[Dataset excerpts]
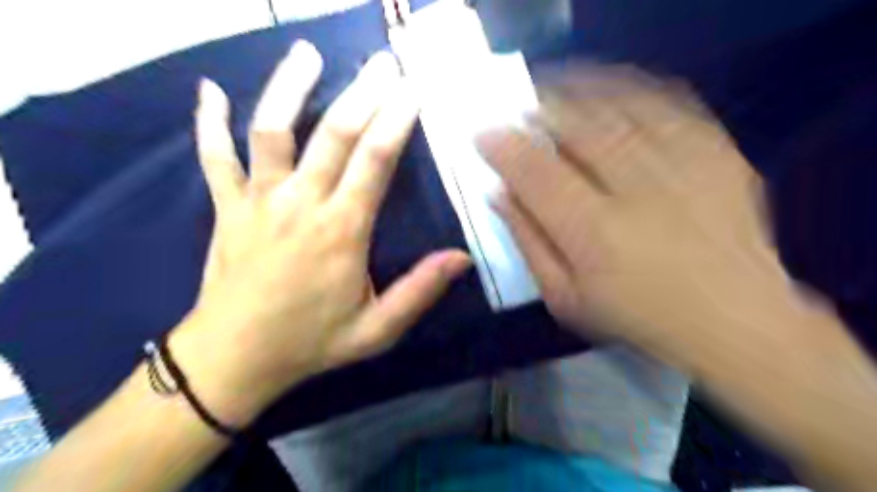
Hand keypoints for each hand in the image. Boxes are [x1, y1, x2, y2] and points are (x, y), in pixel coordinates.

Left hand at [174, 43, 473, 426]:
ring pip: (272, 130)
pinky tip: (210, 91)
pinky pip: (214, 156)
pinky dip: (209, 121)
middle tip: (383, 62)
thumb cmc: (310, 343)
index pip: (375, 160)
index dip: (396, 120)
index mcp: (342, 231)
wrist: (234, 358)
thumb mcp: (376, 330)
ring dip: (289, 87)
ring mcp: (258, 201)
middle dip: (362, 92)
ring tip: (306, 53)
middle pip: (334, 133)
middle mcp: (301, 204)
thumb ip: (419, 292)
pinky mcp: (226, 207)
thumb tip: (462, 258)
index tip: (413, 90)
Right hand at [478, 67, 796, 371]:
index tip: (483, 135)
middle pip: (576, 128)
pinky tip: (610, 98)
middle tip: (521, 110)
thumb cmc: (635, 316)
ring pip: (618, 109)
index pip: (534, 171)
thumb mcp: (564, 297)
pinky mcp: (715, 155)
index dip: (502, 146)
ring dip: (578, 94)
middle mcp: (634, 192)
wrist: (732, 319)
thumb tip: (499, 195)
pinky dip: (630, 94)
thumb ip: (528, 243)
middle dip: (540, 111)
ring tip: (557, 95)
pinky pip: (666, 106)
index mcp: (592, 232)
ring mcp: (680, 168)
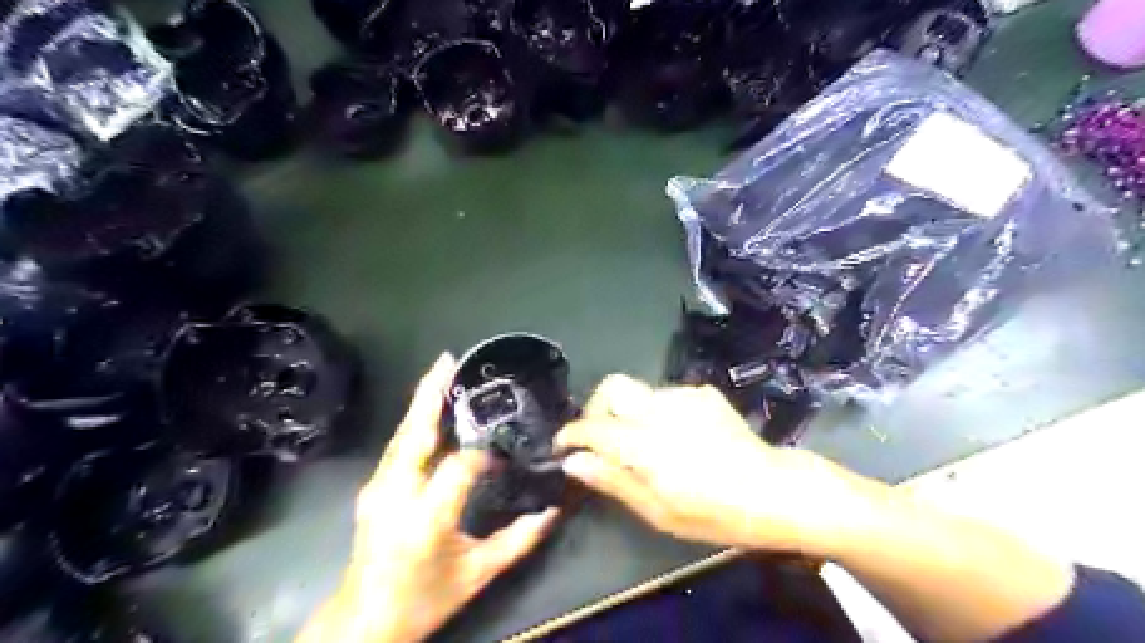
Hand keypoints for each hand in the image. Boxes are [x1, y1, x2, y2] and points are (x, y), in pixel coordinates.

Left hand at [298, 354, 558, 639]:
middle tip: (448, 360)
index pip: (459, 466)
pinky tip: (427, 409)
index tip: (502, 455)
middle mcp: (396, 495)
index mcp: (426, 518)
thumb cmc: (424, 600)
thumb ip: (519, 540)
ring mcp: (376, 489)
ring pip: (402, 435)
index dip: (483, 455)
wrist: (364, 622)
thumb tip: (554, 511)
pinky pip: (396, 447)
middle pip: (415, 434)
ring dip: (421, 402)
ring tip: (440, 372)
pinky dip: (413, 422)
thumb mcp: (478, 574)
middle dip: (431, 394)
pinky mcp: (371, 488)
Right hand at [560, 373, 877, 554]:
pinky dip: (658, 413)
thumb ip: (613, 481)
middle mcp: (661, 410)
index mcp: (647, 445)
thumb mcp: (659, 512)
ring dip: (630, 413)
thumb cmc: (714, 513)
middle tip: (600, 436)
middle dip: (596, 406)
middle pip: (612, 386)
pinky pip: (665, 396)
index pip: (594, 426)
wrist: (773, 490)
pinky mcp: (702, 393)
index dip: (571, 433)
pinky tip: (676, 437)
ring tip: (645, 443)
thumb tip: (574, 462)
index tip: (563, 444)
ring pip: (639, 392)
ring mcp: (685, 396)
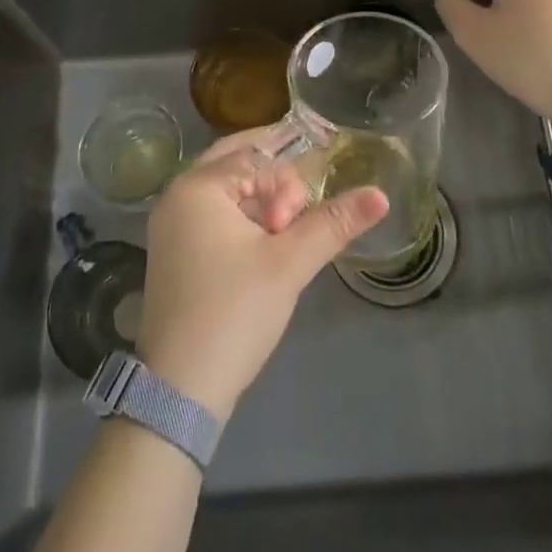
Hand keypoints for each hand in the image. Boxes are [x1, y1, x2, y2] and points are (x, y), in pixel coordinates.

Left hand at [138, 130, 387, 420]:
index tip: (295, 228)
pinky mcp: (173, 252)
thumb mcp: (289, 264)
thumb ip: (333, 223)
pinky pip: (213, 215)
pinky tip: (262, 244)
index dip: (286, 190)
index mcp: (197, 185)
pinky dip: (240, 220)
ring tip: (283, 236)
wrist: (179, 392)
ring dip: (258, 203)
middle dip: (274, 184)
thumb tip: (380, 194)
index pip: (257, 159)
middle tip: (298, 216)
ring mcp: (170, 224)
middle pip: (237, 164)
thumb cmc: (234, 313)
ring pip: (226, 191)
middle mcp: (177, 194)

▸ Exercise description
Each line from the first line of the records through the line containing "index dip: (396, 120)" must be reproduced exactly, with both ends included and all pictures omitted; nothing else belongs in the answer.

▸ Expected answer
Hand keypoints for each hand in the image. Boxes are [x1, y1, x2, y2] and points are (x, y), in pixel coordinates.

Left hand at [174, 43, 473, 426]:
ring pip: (272, 130)
pinky tip: (210, 91)
pinky pip: (214, 156)
pinky dip: (209, 121)
middle tip: (383, 62)
thumb cmc: (310, 343)
index pip: (375, 160)
index dip: (396, 120)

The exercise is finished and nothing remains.